State how many lines in the items below contain the string "instances". Reply with the number alone.

[begin DATASET RECORDS]

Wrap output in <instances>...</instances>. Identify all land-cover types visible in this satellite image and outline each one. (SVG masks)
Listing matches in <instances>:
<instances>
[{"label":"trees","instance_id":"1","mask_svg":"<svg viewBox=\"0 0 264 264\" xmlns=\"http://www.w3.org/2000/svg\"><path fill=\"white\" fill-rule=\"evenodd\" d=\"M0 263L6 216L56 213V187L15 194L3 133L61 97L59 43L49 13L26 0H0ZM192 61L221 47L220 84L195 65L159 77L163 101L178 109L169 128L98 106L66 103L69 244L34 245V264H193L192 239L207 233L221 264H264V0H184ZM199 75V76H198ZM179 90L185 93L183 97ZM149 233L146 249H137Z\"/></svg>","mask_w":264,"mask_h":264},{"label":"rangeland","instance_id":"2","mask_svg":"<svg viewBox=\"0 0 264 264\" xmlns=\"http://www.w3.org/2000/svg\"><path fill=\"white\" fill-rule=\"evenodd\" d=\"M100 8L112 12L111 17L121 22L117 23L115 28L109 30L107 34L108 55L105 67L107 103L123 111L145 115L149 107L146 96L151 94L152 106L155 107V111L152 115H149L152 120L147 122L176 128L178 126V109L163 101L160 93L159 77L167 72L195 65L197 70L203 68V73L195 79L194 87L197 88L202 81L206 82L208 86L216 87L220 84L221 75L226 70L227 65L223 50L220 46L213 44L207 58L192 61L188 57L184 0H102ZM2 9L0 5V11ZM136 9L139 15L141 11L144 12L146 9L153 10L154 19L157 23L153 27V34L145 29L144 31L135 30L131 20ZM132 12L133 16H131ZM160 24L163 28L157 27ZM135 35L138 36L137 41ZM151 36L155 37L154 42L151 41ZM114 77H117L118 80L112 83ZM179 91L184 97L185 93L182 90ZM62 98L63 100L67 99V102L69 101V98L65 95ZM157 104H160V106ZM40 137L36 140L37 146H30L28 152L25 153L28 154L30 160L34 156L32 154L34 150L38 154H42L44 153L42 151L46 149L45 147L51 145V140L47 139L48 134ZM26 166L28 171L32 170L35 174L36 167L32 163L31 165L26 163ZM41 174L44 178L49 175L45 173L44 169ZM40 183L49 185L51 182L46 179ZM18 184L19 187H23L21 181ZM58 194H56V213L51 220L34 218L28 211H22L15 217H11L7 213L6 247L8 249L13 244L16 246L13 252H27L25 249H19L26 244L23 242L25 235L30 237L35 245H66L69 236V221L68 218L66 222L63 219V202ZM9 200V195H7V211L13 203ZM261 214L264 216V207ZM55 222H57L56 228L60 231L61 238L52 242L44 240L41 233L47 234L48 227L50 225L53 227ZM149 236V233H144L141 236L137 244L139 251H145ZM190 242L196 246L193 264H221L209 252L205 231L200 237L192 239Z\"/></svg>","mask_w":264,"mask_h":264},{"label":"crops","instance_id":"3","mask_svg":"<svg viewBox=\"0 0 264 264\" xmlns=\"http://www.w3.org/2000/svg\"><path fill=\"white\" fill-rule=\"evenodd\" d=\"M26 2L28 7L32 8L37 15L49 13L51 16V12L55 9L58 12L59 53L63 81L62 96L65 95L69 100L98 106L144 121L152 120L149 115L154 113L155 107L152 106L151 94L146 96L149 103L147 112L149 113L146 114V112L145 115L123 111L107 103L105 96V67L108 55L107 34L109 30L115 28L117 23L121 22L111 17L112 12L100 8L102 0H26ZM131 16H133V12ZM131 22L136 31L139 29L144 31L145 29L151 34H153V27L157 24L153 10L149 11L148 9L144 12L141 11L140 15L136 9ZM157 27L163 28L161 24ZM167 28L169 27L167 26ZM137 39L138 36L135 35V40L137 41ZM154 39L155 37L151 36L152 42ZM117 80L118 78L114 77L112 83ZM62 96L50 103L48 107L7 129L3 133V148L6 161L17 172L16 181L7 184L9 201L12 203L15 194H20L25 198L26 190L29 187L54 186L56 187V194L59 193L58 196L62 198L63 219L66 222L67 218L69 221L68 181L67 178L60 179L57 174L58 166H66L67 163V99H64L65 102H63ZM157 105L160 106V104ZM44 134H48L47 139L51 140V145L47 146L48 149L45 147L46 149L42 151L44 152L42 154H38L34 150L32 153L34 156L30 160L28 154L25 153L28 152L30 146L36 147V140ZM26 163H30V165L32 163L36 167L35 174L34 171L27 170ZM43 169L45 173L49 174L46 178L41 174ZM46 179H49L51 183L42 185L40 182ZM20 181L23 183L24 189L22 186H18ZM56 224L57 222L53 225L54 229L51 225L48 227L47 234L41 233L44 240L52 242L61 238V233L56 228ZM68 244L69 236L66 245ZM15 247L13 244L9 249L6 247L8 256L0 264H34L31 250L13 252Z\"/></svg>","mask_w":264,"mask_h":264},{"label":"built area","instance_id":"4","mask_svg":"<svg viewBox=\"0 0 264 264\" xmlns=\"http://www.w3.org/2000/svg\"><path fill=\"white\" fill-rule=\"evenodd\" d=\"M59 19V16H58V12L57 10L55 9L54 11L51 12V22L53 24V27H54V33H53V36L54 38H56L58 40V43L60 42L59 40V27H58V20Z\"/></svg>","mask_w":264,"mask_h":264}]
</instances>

[end DATASET RECORDS]

RESULT OF THIS TASK
4